Indonesia has cut off internet access in eastern Papua to prevent provocative posts online from fuelling violence, after protesters torched buildings, a market and a prison over mistreatment of students and perceived ethnic discrimination.
Police have flown in 1,200 additional officers to Papua to quell sometimes violent protests since Monday in several towns, including Timika - which stands near the giant Grasberg copper mine operated by Freeport McMoran's Indonesian unit - as well as Manokwari, Sorong, and Fakfak.
Smaller demonstrations and rallies in favor of Papua flared up throughout Indonesia on Thursday, while Indonesia's chief security minister, police chief and military commander visited Sorong on Thursday to inspect where the most violent protests had occurred.
Two new rallies, described as peaceful by officials, unfolded in the Nabire and Yahukimo parts of Papua, according to Indonesian news site Kompas.
A separate and more tense protest erupted on Thursday in Jakarta where more than a hundred Papuan students demonstrated in the heart of the Indonesian capital.
As they marched from the Indonesian army headquarters to the gates of the presidential palace, demonstrators shouted pro-independence slogans demanding "referendum for Papua" or "freedom for Papua".

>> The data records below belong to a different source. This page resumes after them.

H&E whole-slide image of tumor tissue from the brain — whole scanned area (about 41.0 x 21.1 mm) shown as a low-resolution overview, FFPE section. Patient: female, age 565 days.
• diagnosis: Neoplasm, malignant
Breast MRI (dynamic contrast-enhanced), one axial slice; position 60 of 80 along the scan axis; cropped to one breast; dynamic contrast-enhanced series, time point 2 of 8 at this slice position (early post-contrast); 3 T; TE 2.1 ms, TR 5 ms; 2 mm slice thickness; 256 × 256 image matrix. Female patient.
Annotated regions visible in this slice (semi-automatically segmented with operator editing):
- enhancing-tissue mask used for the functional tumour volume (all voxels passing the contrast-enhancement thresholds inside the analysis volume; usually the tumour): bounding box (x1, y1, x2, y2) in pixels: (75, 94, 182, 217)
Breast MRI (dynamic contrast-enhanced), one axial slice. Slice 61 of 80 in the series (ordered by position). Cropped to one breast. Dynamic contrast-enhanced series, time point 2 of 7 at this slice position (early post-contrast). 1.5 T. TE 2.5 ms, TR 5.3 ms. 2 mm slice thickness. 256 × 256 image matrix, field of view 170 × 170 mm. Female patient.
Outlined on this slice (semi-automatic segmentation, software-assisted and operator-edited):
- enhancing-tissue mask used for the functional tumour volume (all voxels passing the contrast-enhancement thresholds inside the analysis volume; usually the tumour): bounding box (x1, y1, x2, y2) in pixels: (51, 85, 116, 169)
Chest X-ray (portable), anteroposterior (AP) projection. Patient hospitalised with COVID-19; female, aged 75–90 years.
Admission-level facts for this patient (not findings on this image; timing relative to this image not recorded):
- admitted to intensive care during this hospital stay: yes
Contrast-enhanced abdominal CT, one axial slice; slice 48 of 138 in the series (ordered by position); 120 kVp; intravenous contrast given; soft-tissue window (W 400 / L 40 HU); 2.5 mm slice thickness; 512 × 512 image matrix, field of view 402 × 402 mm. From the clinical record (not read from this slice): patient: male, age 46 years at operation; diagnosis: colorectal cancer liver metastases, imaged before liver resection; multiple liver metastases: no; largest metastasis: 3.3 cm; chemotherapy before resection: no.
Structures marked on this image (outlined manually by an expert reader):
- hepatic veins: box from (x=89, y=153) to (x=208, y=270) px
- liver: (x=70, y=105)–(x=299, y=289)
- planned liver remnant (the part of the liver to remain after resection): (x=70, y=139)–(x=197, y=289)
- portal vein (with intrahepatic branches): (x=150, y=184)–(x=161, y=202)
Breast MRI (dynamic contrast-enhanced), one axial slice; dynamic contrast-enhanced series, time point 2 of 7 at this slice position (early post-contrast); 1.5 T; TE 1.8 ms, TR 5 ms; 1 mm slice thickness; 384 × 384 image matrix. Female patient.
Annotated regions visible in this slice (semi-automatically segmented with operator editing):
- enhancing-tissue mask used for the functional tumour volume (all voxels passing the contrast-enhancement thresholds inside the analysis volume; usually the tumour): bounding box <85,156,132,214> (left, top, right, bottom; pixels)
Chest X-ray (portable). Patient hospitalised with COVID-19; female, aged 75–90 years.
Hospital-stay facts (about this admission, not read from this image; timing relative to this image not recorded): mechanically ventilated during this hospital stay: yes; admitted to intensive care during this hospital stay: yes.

Some held posters demanding the right to self-determination and "to end racism and colonialism in West Papua".
Another smaller Papuan student protest also started on Thursday in the nearby city of Bogor.
While a separatist movement has simmered for decades in Papua, with frequent complaints of rights abuses levelled against Indonesian security forces, the recent anger appears to be linked to racist slurs against Papuan students who were detained last week.
The students were arrested from their dormitory in the city of Surabaya in East Java after being accused of disrespecting the Indonesian flag during a celebration of Indonesia's Independence Day.
Indonesia's communication ministry has blocked access to telecommunication data and internet to prevent Papuans from accessing social media since Wednesday night, though calls and text messages will still work, Ferdinandus Setu, ministry spokesman said.
"This is an effort to curb hoax and most importantly stop people from sharing provocative messages that can incite racial hatred," he said, adding that the curb may be lifted "if the situation has calmed".
Police have arrested 34 people in Timika, where thousands of protesters threw rocks at a parliament building, houses, shops and a hotel on Wednesday, officials told local media. They accuse 13 of being members of a pro-Papua independence separatist group.
Papua and West Papua provinces, the resource-rich western part of the island of New Guinea, were a Dutch colony that was incorporated into Indonesia after a widely criticised UN-backed referendum in 1969.
President Joko Widodo has been informed that the situation in Papua was under control, his Cabinet Secretariat said in a statement late on Wednesday.
Widodo has sought to ease tensions and improve welfare by building infrastructure in the provinces. He has visited the restive region more frequently than any of his predecessors, and plans to go to Jayapura, the capital of Papua province, next month, to open a new bridge, the secretariat said.